Damares visitou toda a estrutura do prédio em construção, acompanhada pela cúpula da universidade. No percurso, foi informada de que faltariam cerca de R$ 3 milhões para a restauração do prédio e mais R$ 8 milhões para colocar o memorial para funcionar. De acordo com ela, no entanto, os recursos que forem conseguidos servirão para dar melhor estrutura à Comissão de Anistia do governo federal, para responder mais rápido aos pedidos dos interessados.
Mais tarde, após visitar o local, Damares foi mais crítica em relação ao Memorial da Anistia.
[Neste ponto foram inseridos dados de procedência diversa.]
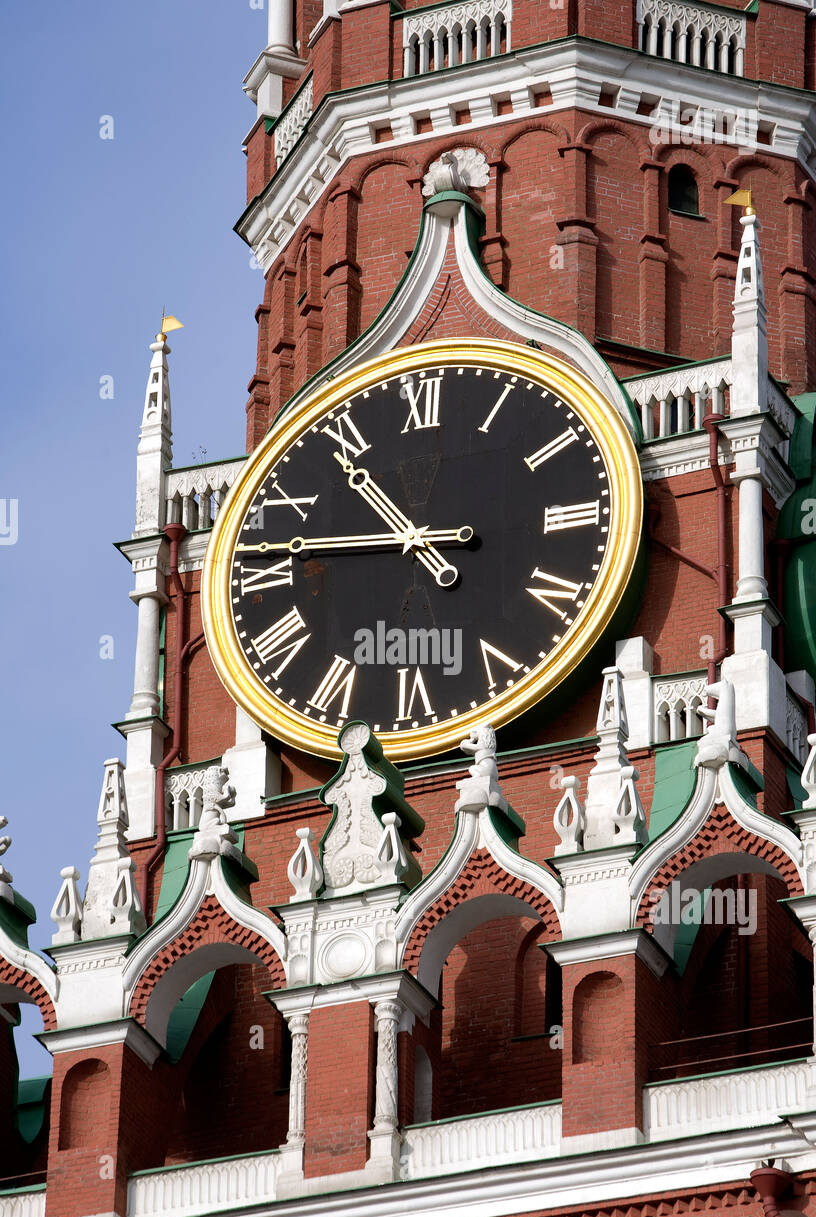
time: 10:46
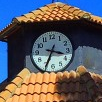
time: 3:34
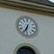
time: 6:34
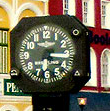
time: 6:15
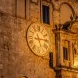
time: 5:14
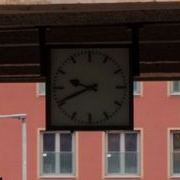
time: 9:41
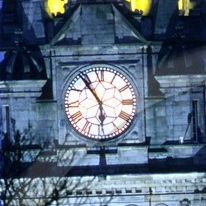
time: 5:54
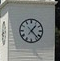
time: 1:22
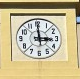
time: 2:59
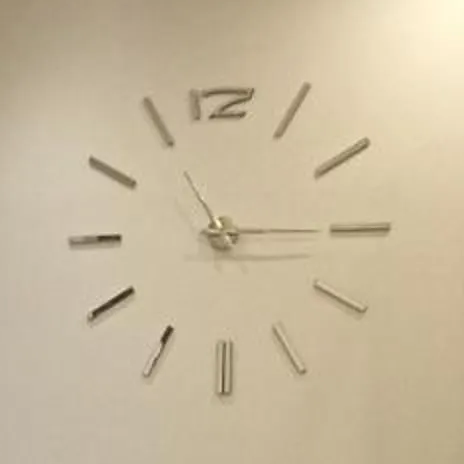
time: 11:14
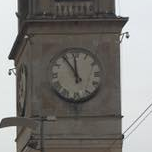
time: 11:54
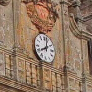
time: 8:01
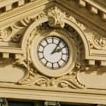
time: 2:05
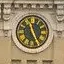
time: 11:24
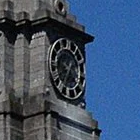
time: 1:34
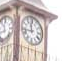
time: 11:42
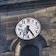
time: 6:24
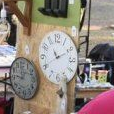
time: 10:40
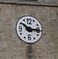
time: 10:15
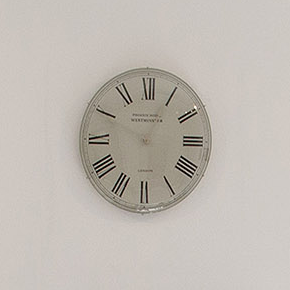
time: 12:49
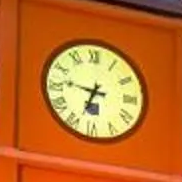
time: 6:46
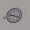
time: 9:18
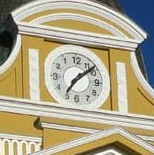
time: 7:08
Divulgou no site do ministério que os valores empenhados na obra foram resultado da transferência de recursos do Fundo Penitenciário, que, inicialmente, deveriam ser usados na construção de presídios e na modernização da Polícia Federal. Os recursos, ainda segundo a publicação do ministério comandado por Damares, foram realocados para o Memorial após o cancelamento de outras obras e serviços, como a “construção da quinta penitenciária federal, adequação física de penitenciárias federais, reintegração de presos, internados e egressos, capacitação em serviços penais, reaparelhamento de unidades penais e acompanhamento à execução de penas alternativas”. As mudanças nas destinações dos recursos foram verificadas em auditoria feita pelo ministério. O decreto que autorizou a transferência é datado de 19 de novembro de 2009, quando foi publicado no Diário Oficial da União.
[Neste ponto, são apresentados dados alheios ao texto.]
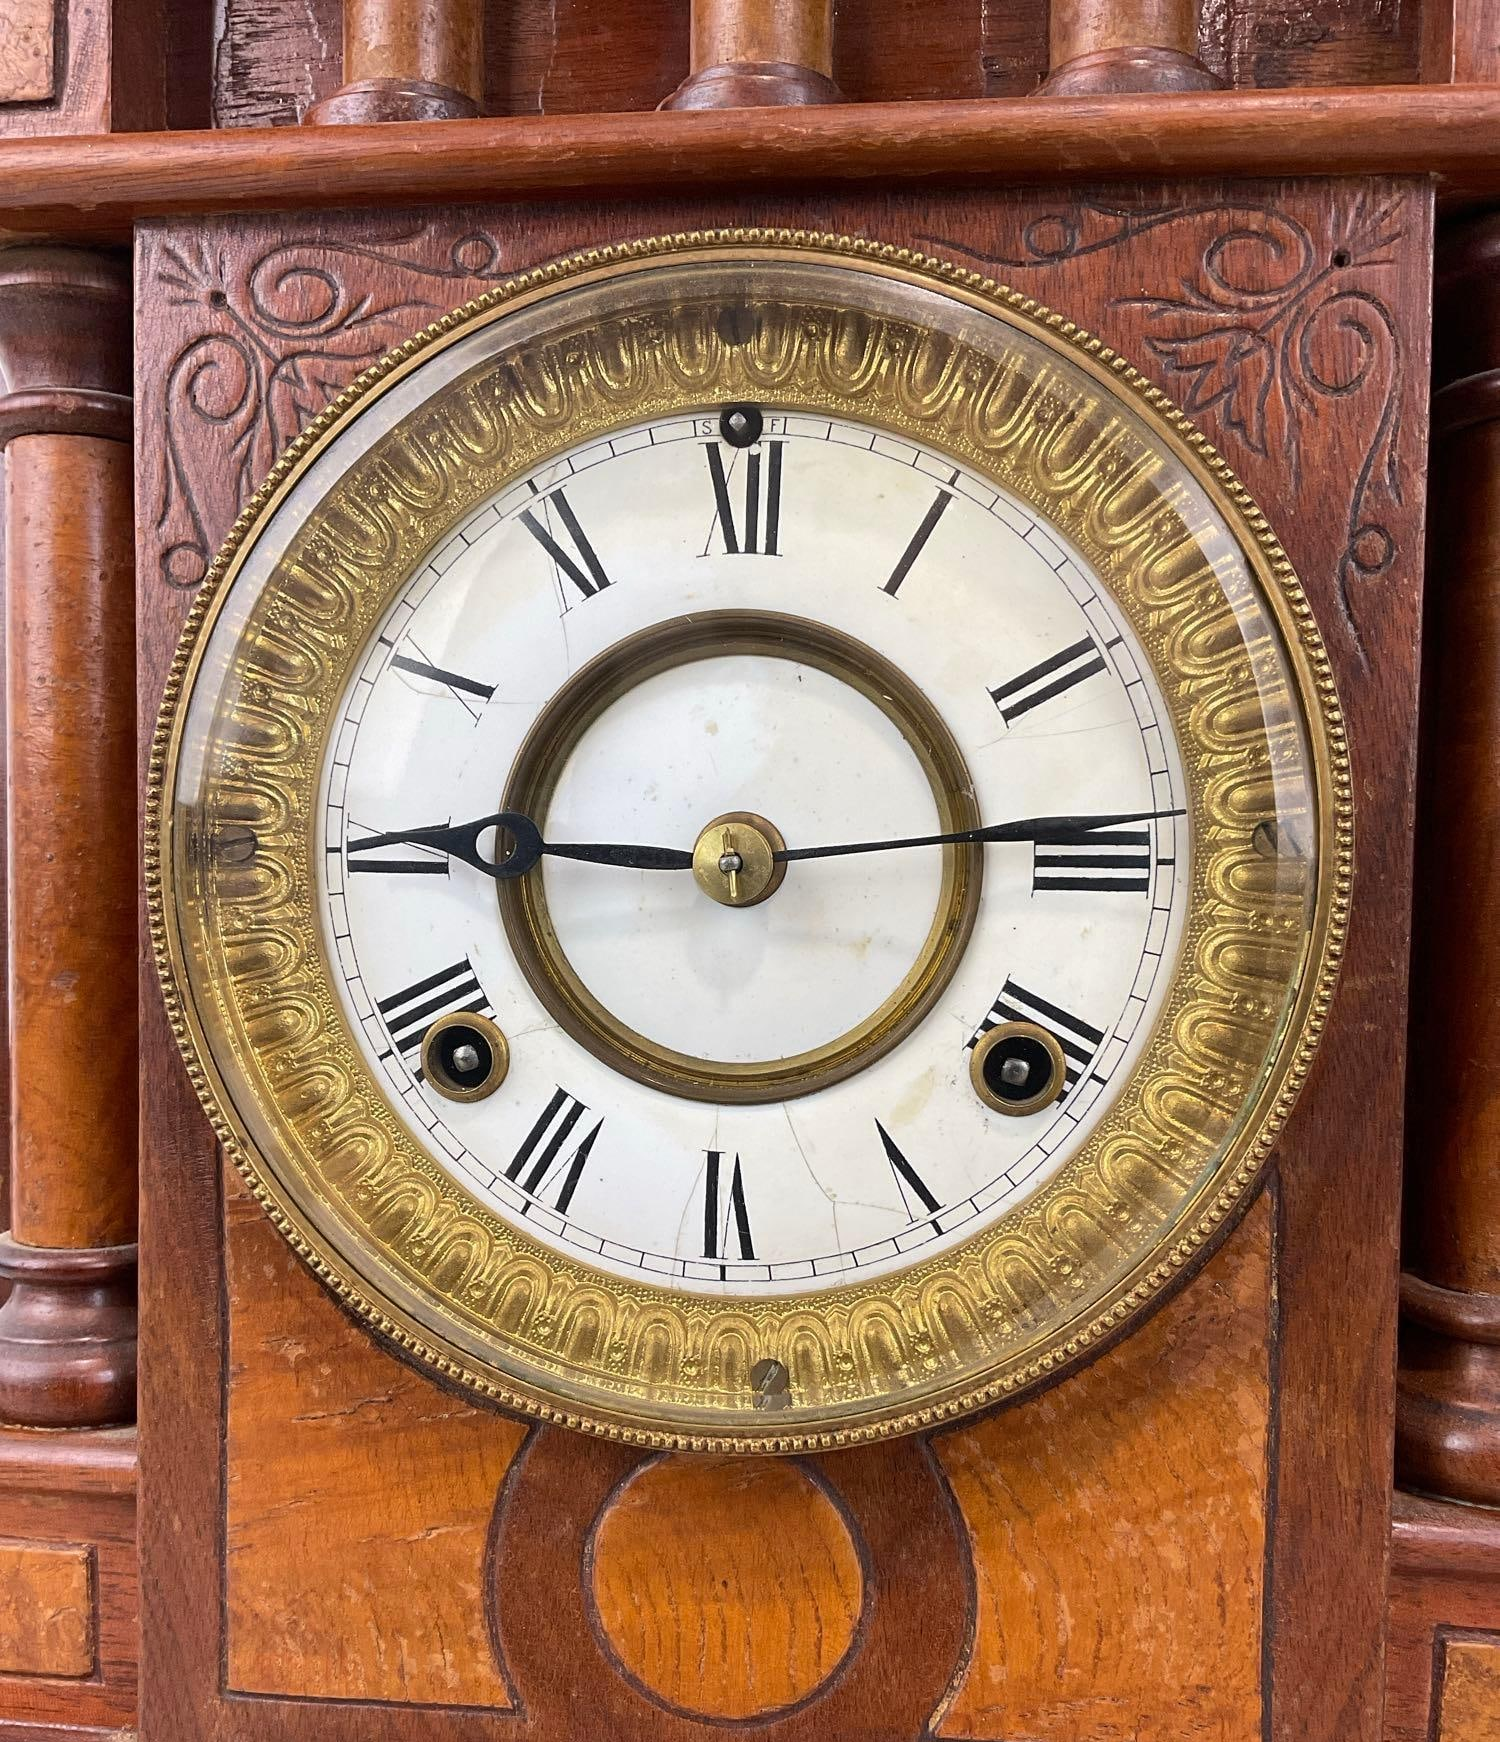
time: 2:45
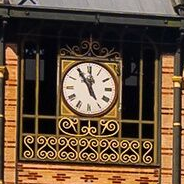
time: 11:54
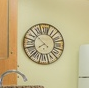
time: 7:51
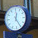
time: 12:24
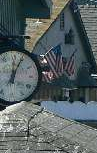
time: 12:04
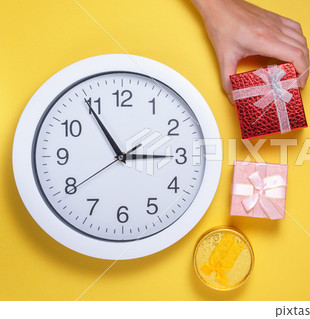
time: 2:54
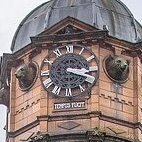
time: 3:18
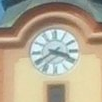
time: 3:39
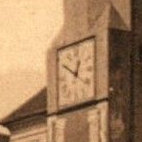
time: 12:50
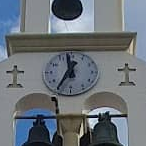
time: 11:35
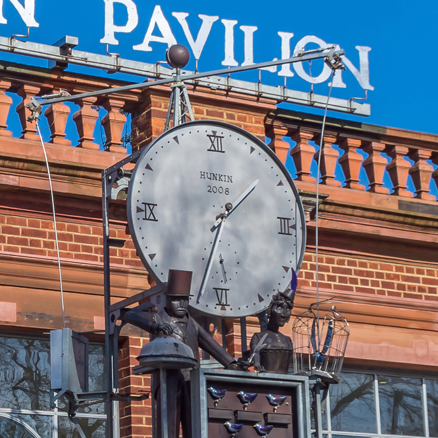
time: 1:33
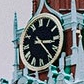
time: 3:23
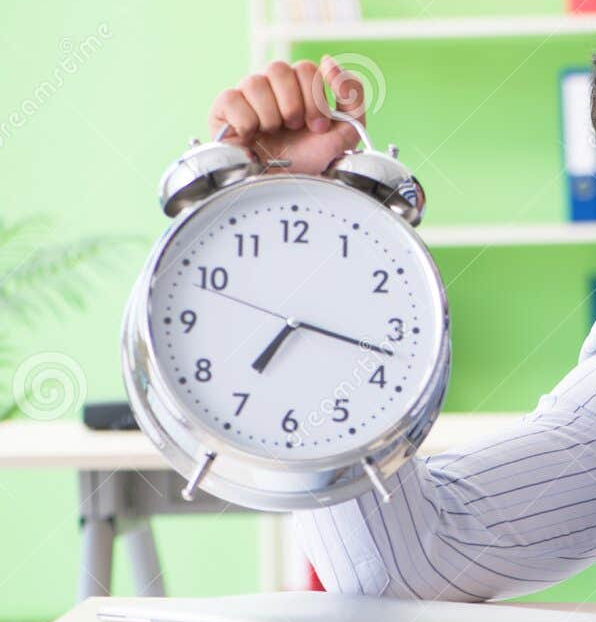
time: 7:17
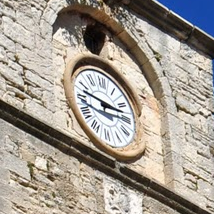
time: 2:47
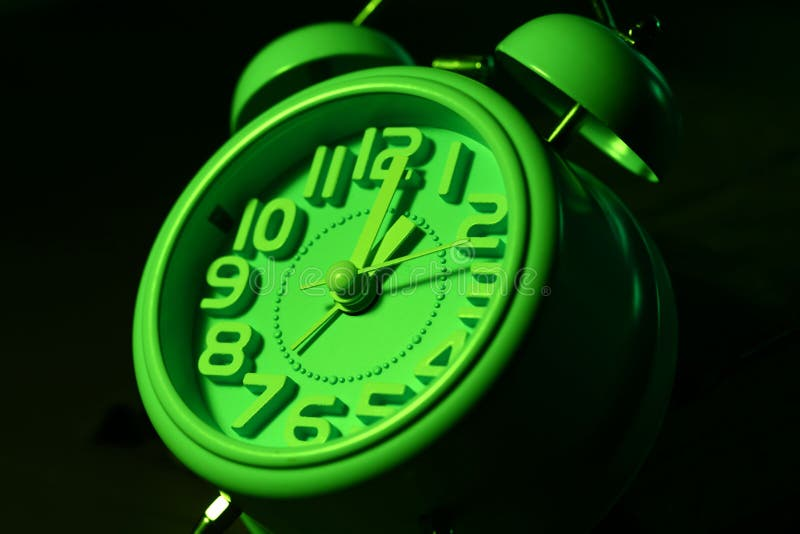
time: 1:01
Diálogo Damares disse que vai dialogar com os anistiados e explicar a situação e que um memorial não é a resposta que eles esperam do seu ministério. “Isso aqui não é a resposta que os anistiados querem, é uma resposta para a história, para a memória, mas ela está preservada”, disse. Ao lado da reitora da UFMG, Sandra Goulart, a ministra disse que o fim do memorial, que nem chegou a ser feito, não é culpa do governo atual. “Não fomos nós que demos causa a este problema”, disse.
Damares isentou sua gestão também da culpa pela negativa de 1,2 mil requerimentos de anistia, desde o início do governo Bolsonaro. Segundo ela, coube à atual administração somente “rever” os processos e publicar. A ministra disse ter uma fila de mais de 7 mil pedidos para analisar, entre os quais há um feito em 2001. Ainda segundo ela, idosos morreram abandonados e sem dinheiro sem que as solicitações fossem analisadas. “A comissão vai focar em dar resposta a essas pessoas”, afirmou.
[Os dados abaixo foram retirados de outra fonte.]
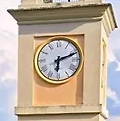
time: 6:11
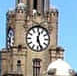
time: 12:26
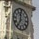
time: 11:35
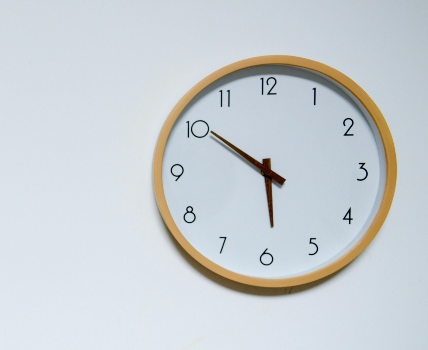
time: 5:50
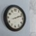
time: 2:11
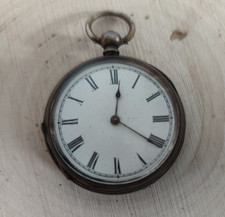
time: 12:20
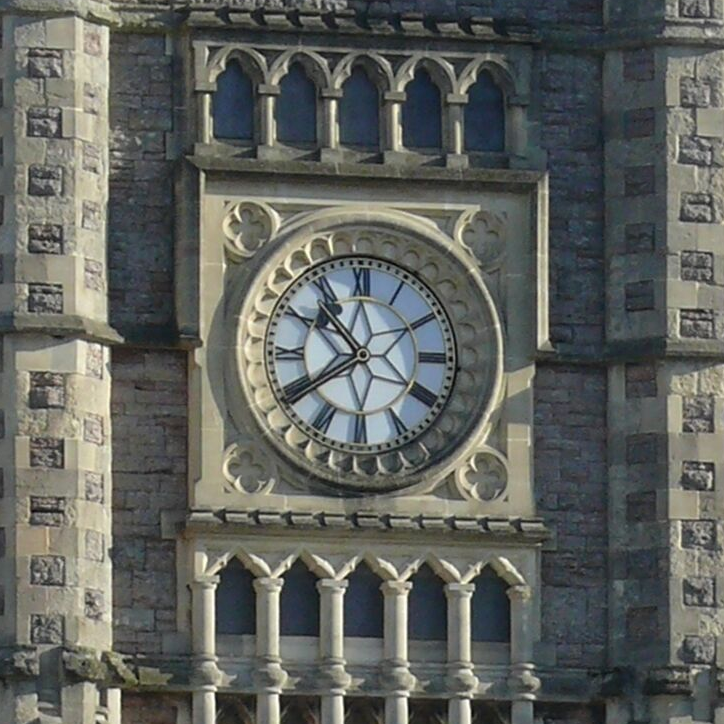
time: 10:39
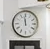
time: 11:58
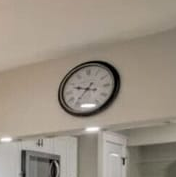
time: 9:36
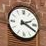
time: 2:19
A construção do Memorial da Anistia está sob investigação da Polícia Federal, que apura um suposto desvio de recursos no empreendimento. Em 2017, foi feita uma operação e reitores da UFMG foram alvo de conduções coercitivas para explicar o atraso na obra. Questionada sobre o assunto, a reitora Sandra Goulart disse que a UFMG está “à disposição para prestar quaisquer esclarecimentos.”
Tarso rebate ministra
O ex-ministro da Justiça Tarso Genro (PT) reagiu ao anúncio feito pela ministra Damares Alves de que foi cancelada a instalação do Memorial da Anistia em Belo Horizonte. Segundo ele, a medida é fruto do corte “generalizado” que vem sendo promovido pelo governo de Jair Bolsonaro (PSL) e considerou a atitude como “radical e ofensiva”. Ele rebateu a acusação de que os valores para a obra viriam do Fundo Penitenciário, como informado pela pasta de Damares. “Com certeza os recursos destinados eram específicos”, disse, negando que os valores teriam sido deslocados de outras áreas. E acusou a atual gestão de ter feito as alterações. “Se ocorreu alguma mudança foi feita por eles.” Ele estava à frente do Ministério da Justiça quando o memorial foi idealizado. Ainda de acordo com Tarso, a atual gestão tem promovido uma série de cortes sob a desculpa de falta de recursos. “Há um corte generalizado na educação e de direitos. Isso é fruto de uma posição política que tenta dividir o Brasil de maneira radical. De um lado os ultraliberais e de ultradireita, e de outro os que defendem aos valores da Constituição de 1988”, afirmou.